Continue the text about Nick Burbridge, starting after its final sentence.

▶ _Text shown_:
[BEGIN]
- Born: 1954 (age 71–72)
- Occupations: writer and musician

= Nick Burbridge =

British writer (born 1954)

Nick Burbridge (born 1954) is a British novelist, poet, dramatist, journalist, short story and song writer. He has chronic depression, and his writing often concerns itself with the dispossessed, those at the margins of society. In fRoots, Jerry Gilbert described him as "a second-generation Irishman with a high intellect and an angry disposition."

==Writing==
Burbridge's short stories and poetry have appeared in numerous literary magazines, such as Agenda, Stand and Ambit, Arts Council Anthologies, and on BBC Radio 4.

Burbridge's plays have been performed on the Brighton and London fringe, and on tour. Bright Red Theatre's double-bill Neck and Cutting Room, which dealt with political extremism, toured nationally in 1988. Vermin, about the homeless, was premiered at the Brighton Festival and transferred to the Finborough in 1991. Cock Robin, about recovering alcoholics, was a runner up in the Verity Bargate Award for new writing, while Scrap, dealing with teenage disorders, received an Arts Council Research and Development award in 1996. Burbridge's fringe work was revived by Otherplace Productions at Bankside's Rose Theatre in Hard Chair Stories, a piece about living with severe disability, and taken to 3 & 10, Brighton Festival 2008.

As the founder of Tommy McDermott's Theatre in 1989, a company committed to producing contemporary drama centred on social issues, Burbridge worked with, among others, the Soho Theatre, Jack Bradley (Literary Manager at the National Theatre) and playwrights Mark Ravenhill and Diane Samuels. This led to a number of media appearances, including a televised debate about arts funding, on a panel with Patrick Garland and Nicholas de Jongh. He has also had work produced on BBC Radio, such as the Monday Play Grosse Fugue and the Afternoon Play Rites of Passage.

Burbridge has published the full-length novel Operation Emerald, under the pseudonym Dominic McCartan, concerning those caught up in the Troubles in Northern Ireland. As a manuscript, this reached the final shortlist for the 1984 Triple First Award, run jointly by The Bodley Head, Penguin Books and The Book Club Association, adjudicated by William Trevor and Graham Greene. A non-fiction work, War Without Honour, where he collaborated with Fred Holroyd, an ex-military intelligence officer, was launched at the House of Commons, and caused a political stir. Burbridge originally secured a commission from Harrap, but the company withdrew before going to press, and the work was issued by a small independent publisher, Medium; according to Tam Dalyell, the material concerned "the probity of the British Government at the top", though others have not been convinced by the claims. Burbridge has also written analytical articles on poetry and ethnic music for magazines such as R2 (Rock'n'Reel) exploring the link between personal and political disorder and creativity.

In August 2010, Burbridge contributed to an eBook collection of political poems entitled Emergency Verse – Poetry in Defence of the Welfare State edited by Alan Morrison He has written a new full length poetry collection, The Unicycle Set, published by Waterloo Press, February 2011.
[END]
Dataset items
[BEGIN]
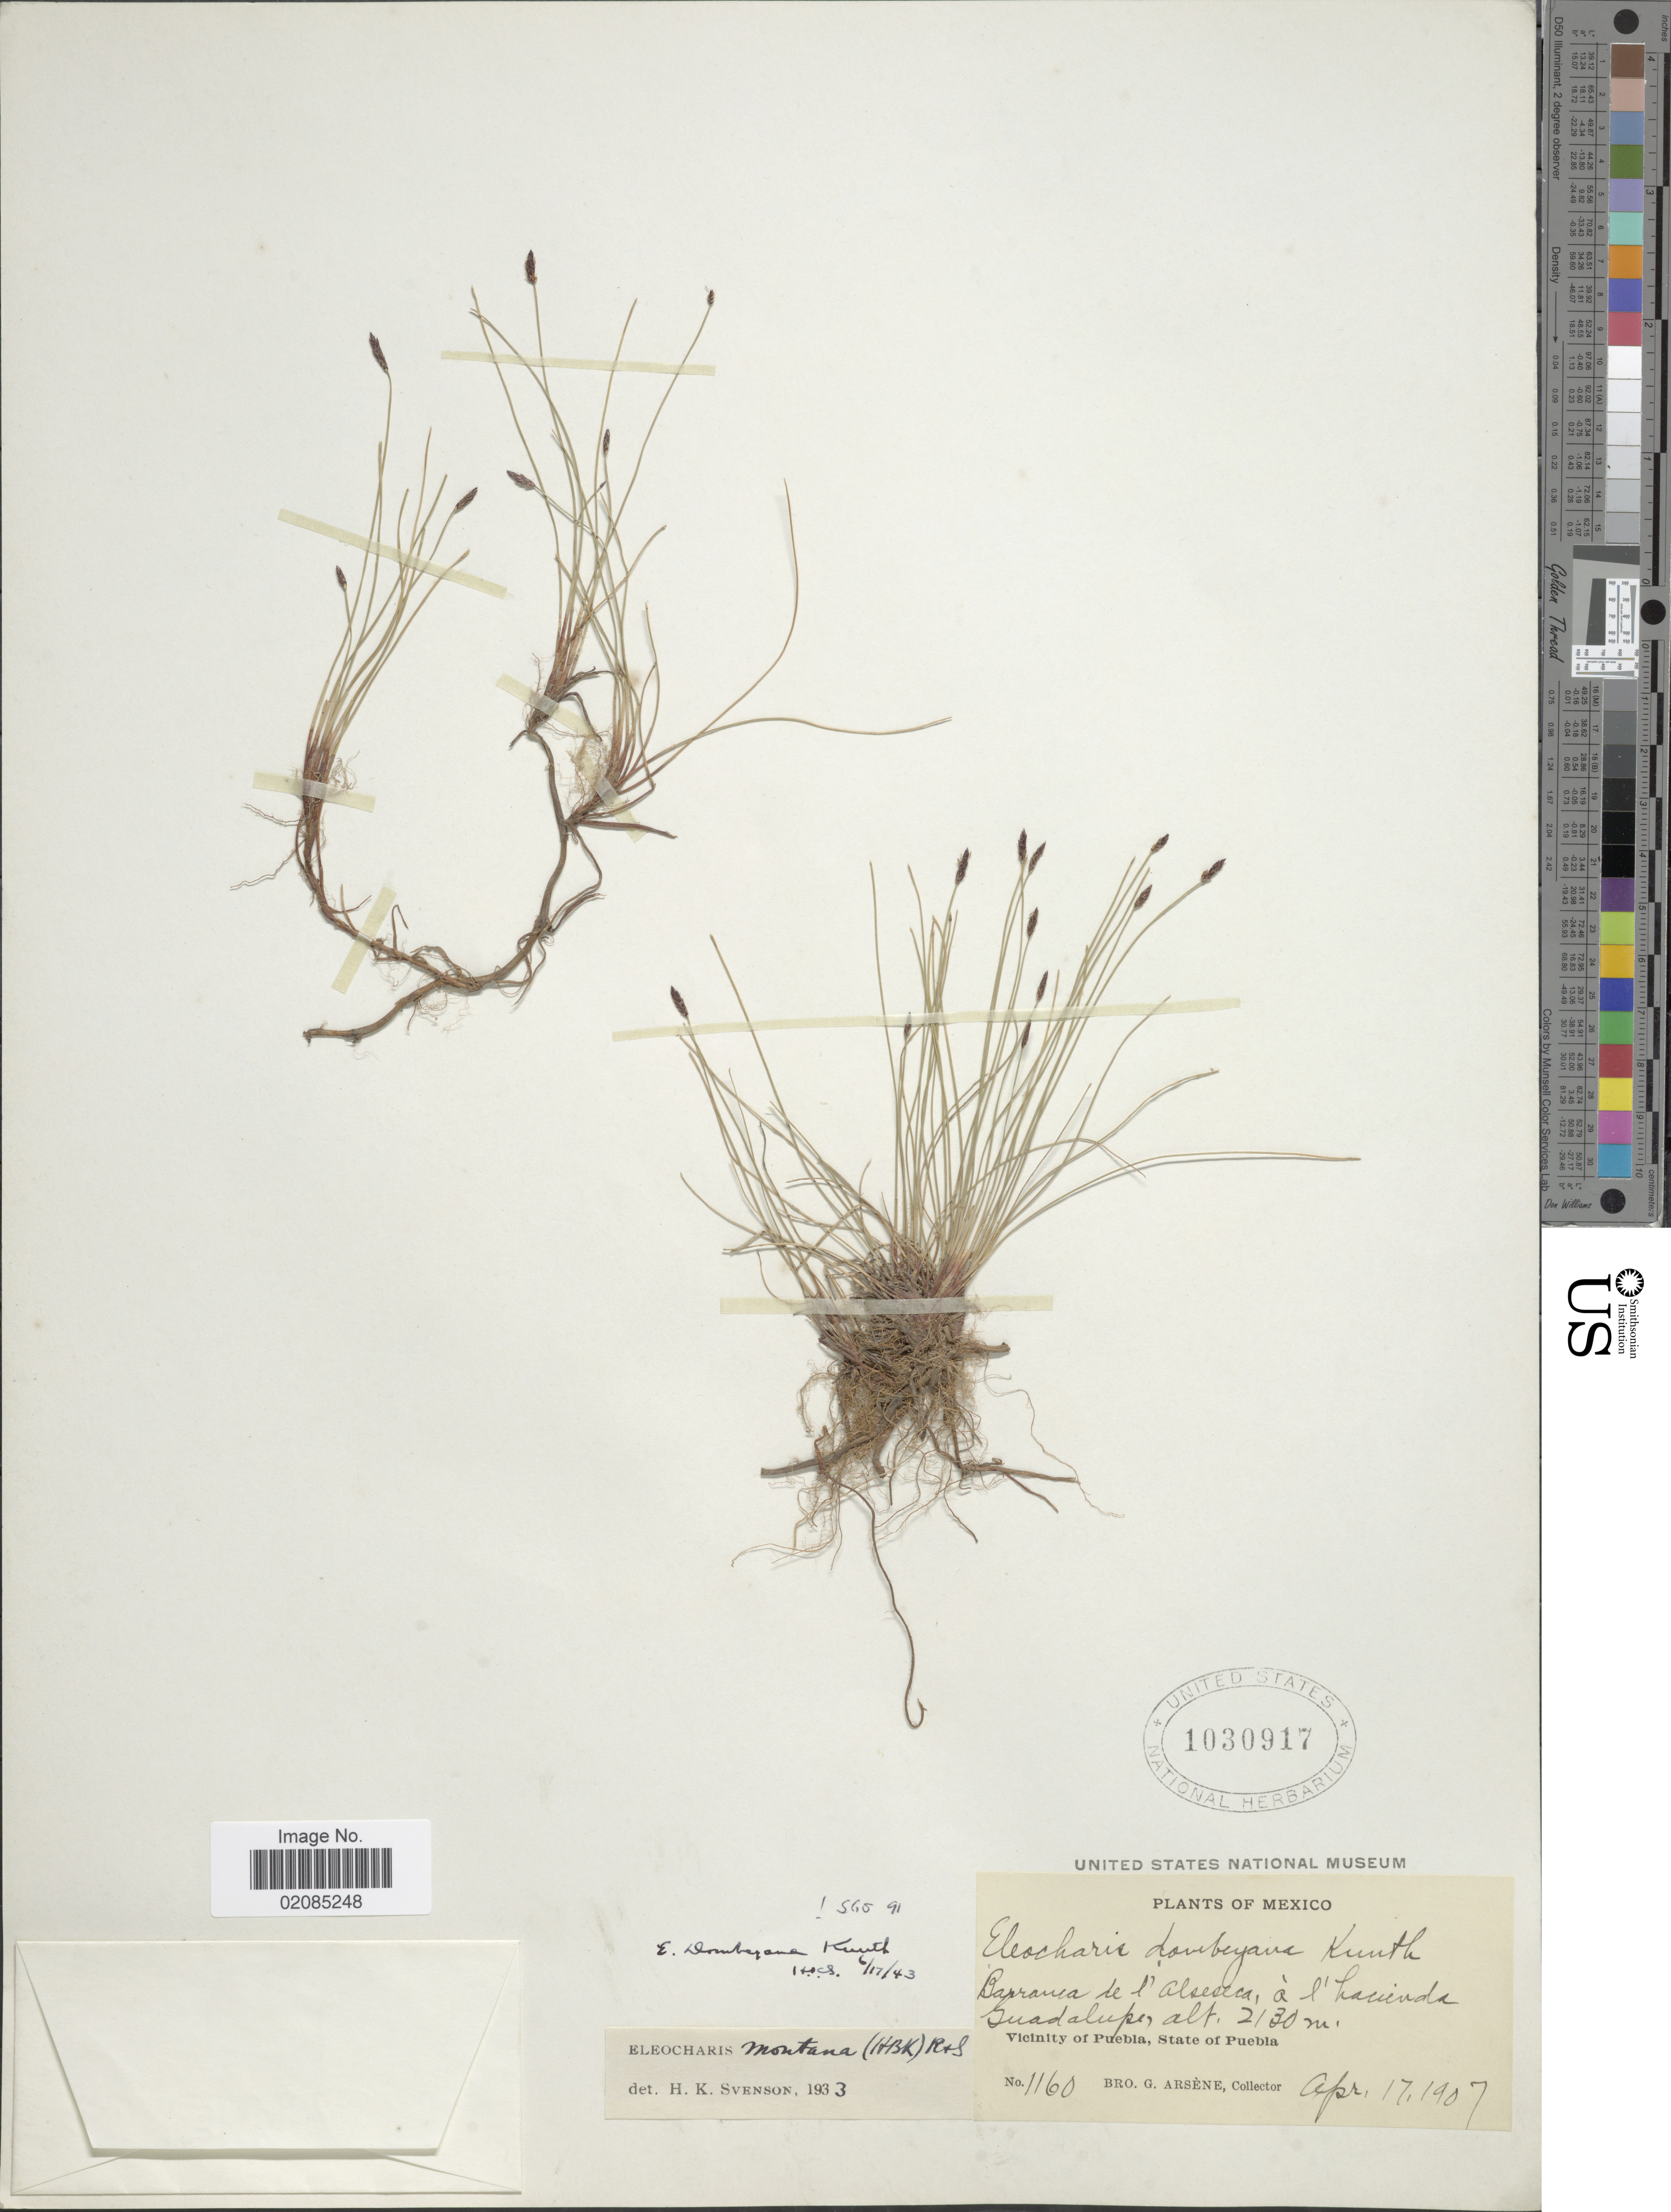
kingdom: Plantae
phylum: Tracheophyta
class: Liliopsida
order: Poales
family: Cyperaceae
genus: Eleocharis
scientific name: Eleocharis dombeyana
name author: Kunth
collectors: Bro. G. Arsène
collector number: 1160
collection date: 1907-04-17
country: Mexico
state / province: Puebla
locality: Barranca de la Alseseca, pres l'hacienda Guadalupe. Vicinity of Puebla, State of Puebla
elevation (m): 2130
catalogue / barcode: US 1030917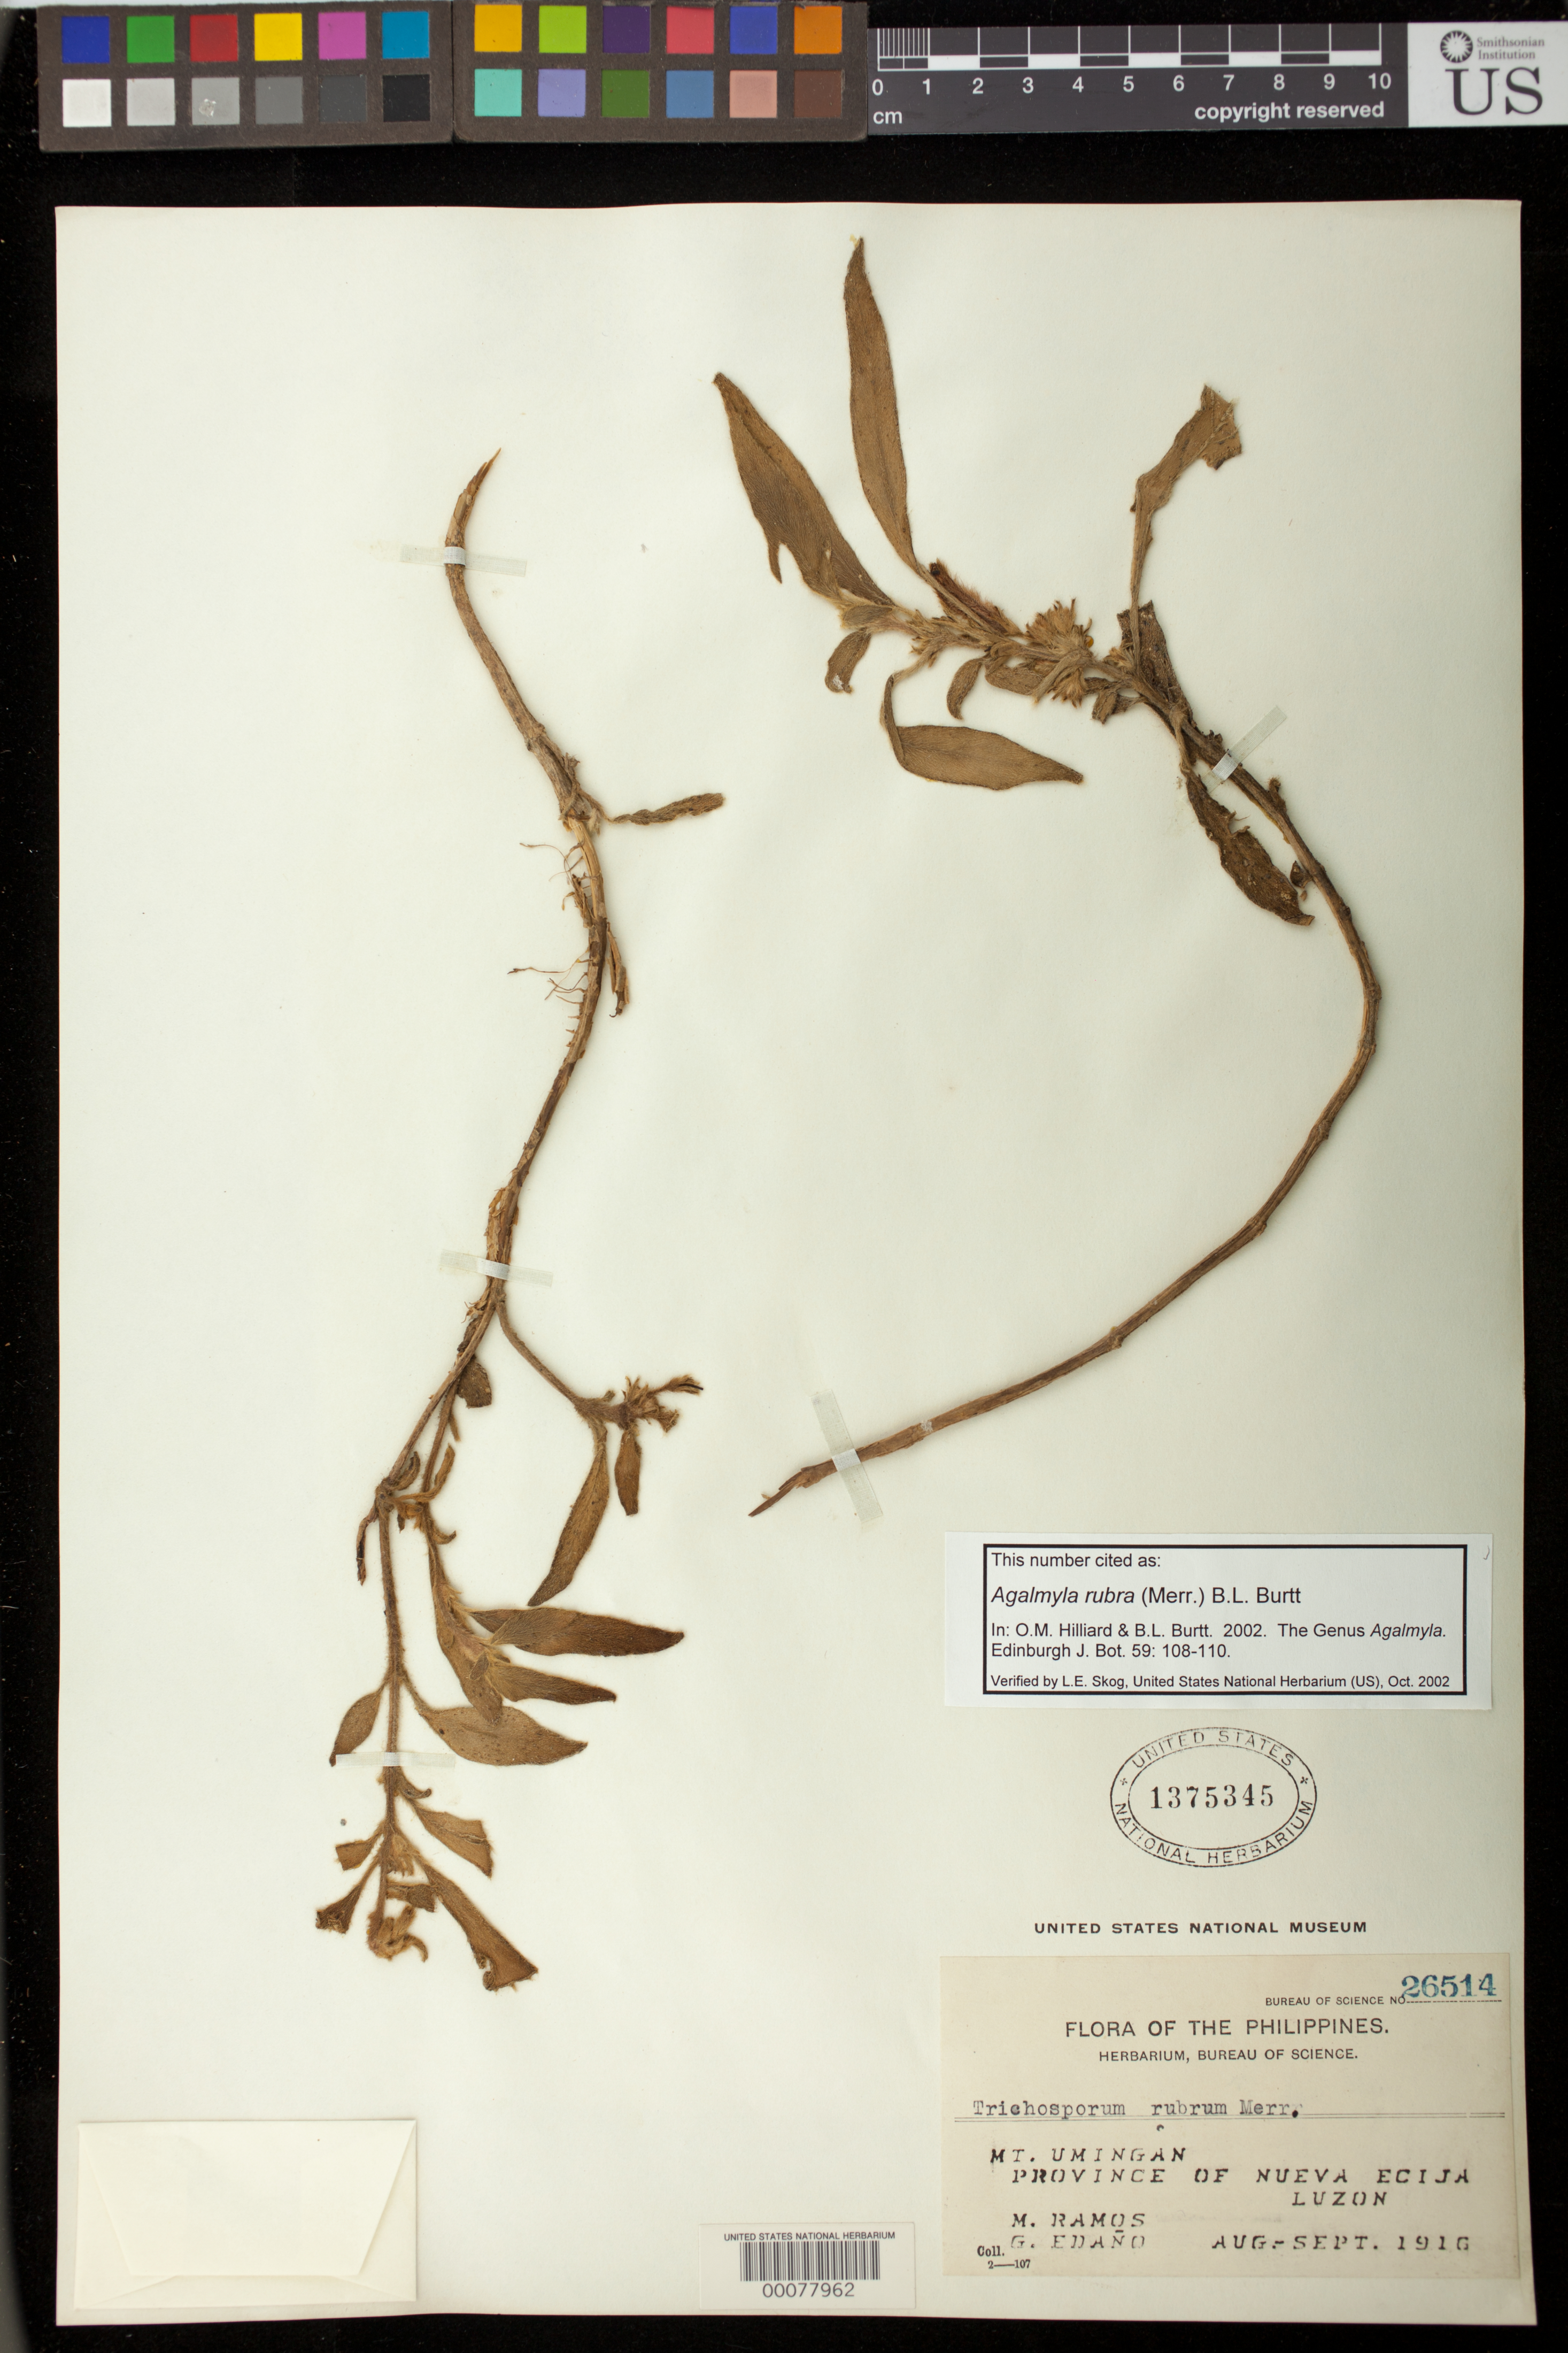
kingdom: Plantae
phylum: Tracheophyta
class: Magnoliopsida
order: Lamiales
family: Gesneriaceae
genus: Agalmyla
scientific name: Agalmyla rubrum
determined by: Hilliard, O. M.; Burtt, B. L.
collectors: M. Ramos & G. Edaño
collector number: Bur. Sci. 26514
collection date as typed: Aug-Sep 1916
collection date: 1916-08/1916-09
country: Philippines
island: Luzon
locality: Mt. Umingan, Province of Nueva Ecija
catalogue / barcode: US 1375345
[END]
▶ _Task result_:
==Music==
Burbridge was the founder, in 1986, of the folk-rock band McDermott's Two Hours who released the album, The Enemy Within in 1989. At their peak, the band performed regularly at festivals like Glastonbury, Reading and Womad. At that time, he signed a publishing deal with the producer Joe Boyd. In 1993, folk-rock band The Levellers, who cite Burbridge's band as a major formative influence, covered one track, Dirty Davey, on their own eponymous recording, which briefly topped the UK album charts. The band have rarely performed together in recent years, but four – uncommercial yet critically acclaimed – albums of Burbridge's songs have been released since 2000. Burbridge recorded tracks at the Levellers' studio in Brighton, and other musicians augmented his work. The first three, World Turned Upside Down (2001), Claws And Wings (2003), and Disorder (2004) were released as McDermott's Two Hours vs Levellers recordings, while the last, Goodbye to the Madhouse (2007) appeared as a McDermott's Two Hours album. 2012 saw the release of Gathered, an acoustic recording, with multi-instrumentalist Tim Cotterell, while the following year a McDermott's Two Hours digital compilation album, Anticlockwise, appeared. 2017 marked the release of a sequel to Gathered, entitled Resolved, the best received, critically speaking, of all the albums.

Burbridge's songs have been covered by folk artists like Damien Barber and Mike Wilson on Under The Influence and Maggie Boyle. In 2008, he combined poetry-reading with music and effects by The Levellers' Jon Sevink, on a privately released album entitled All Kinds of Disorder, an elaboration on the themes in his book, and an original form of statement on life at the margins. In R2 Steve Caseman called it "an exemplary combination of poetry and music," while fRoots recorded how "human drama and frailty is read out with relish along with keen observations of behaviour that celebrates the outsider and encourages the closet revolutionary in us all".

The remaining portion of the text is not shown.